The book, published in 2023 , is a systematic synthesis. Kinsella does not simply present theory: he reconstructs it based on the most solid foundations and contributions available to date.
In Part I , he describes his own intellectual evolution—from objectivist to Rothbardian —and explains how he discovered in Hoppe ‘s Ethics of Argumentation the cornerstone of libertarian law: that the very act of arguing presupposes self-ownership and peaceful control over scarce resources.
In Part II , he develops the normative foundations: self-possession , homesteading , contract , and responsibility. Herein lies his “Libertarian Theory of Punishment and Rights,” one of the most precise derivations of the non-aggression principle ever written.
Part III addresses the causal and legal framework: how the aggression is objectively identified and how the links between action, harm, and restitution are established. It is here that Kinsella dismantles the confusion between moral and legal cause, following the logic of Rothbard and classical Roman law.
In Part IV, the author applies the theory to the most controversial cases: intellectual property, law discovery, legislation, and judicial monopoly. The chapters dedicated to “Law and Intellectual Property in a Stateless Society” and “Legislation and Law Discovery” are masterful: they condense twenty years of debate with jurists, economists, and philosophers. Kinsella demonstrates, with Hoppean elegance , that all genuine law is discovered, not created; that patents and copyrights are not extensions of law, but violations of it; and that legislative monopoly destroys the social function of law, turning justice into central planning.
Parts V and VI broaden the theoretical scope.
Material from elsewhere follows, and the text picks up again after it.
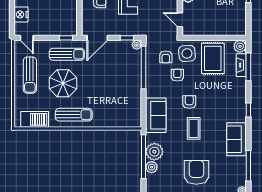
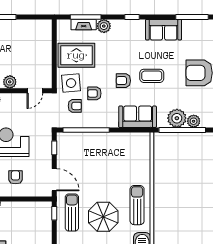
plant: (137, 45) -> (62, 137), removed
plant: (240, 46) -> (104, 26), moved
They include essays on knowledge, calculation, conflict, and law; on the epistemological limits of the state; and on the polycentric legal order —what others might call anarcho-capitalism , but which Kinsella describes as the only structure compatible with non-aggression.
It concludes with a series of personal and retrospective texts, including his dialogue with J. Neil Schulman and his speech “Libertarianism Fifty Years Later,” which functions almost as a generational epilogue: the realization that the intellectual project initiated by Mises has produced a complete and self-consistent legal theory .
What is extraordinary about the book is not only its content, but its method. Kinsella reasons a priori , supported by the conceptual discipline of Praxeology . He does not cite to embellish, but to substantiate. He does not speculate or assume, he deduces. His style may seem dry, but each sentence can have the precision of a mathematical proof.
His central thesis runs throughout the entire work: law arises to resolve conflicts over scarce resources; where there is no scarcity, there is no conflict, and where there is no conflict, there is no law. From this observation, all legitimate institutions—property, contract, restitution—are derived, and all statist fictions—legislation, judicial monopoly, intellectual property—collapse.
This Spanish edition seeks to maintain that clarity without losing its sharpness. The italics , notes, titles, and original terminology have been rigorously preserved. I am grateful to Ángel Cárcamo, Marco Tulio León, and A. Rameth . Aréstegui , Oscar Grau, and Carmen Tobar Subía for several revisions and critiques.
Anyone who reads this book carefully will understand in an integrated way why law is not decreed, but discovered; why freedom is not a political aspiration, but a logical consequence; and why every form of legal coercion (aggression) on non-scarce goods—including intellectual property—is, ultimately, a performative contradiction .
Legal Foundations of a Free Society is, almost certainly, the most rigorous work of libertarian legal theory written to date. Translating it has been both an honor and a responsibility: that of preserving, in another language, a logical structure that, frankly, brooks no nonsense.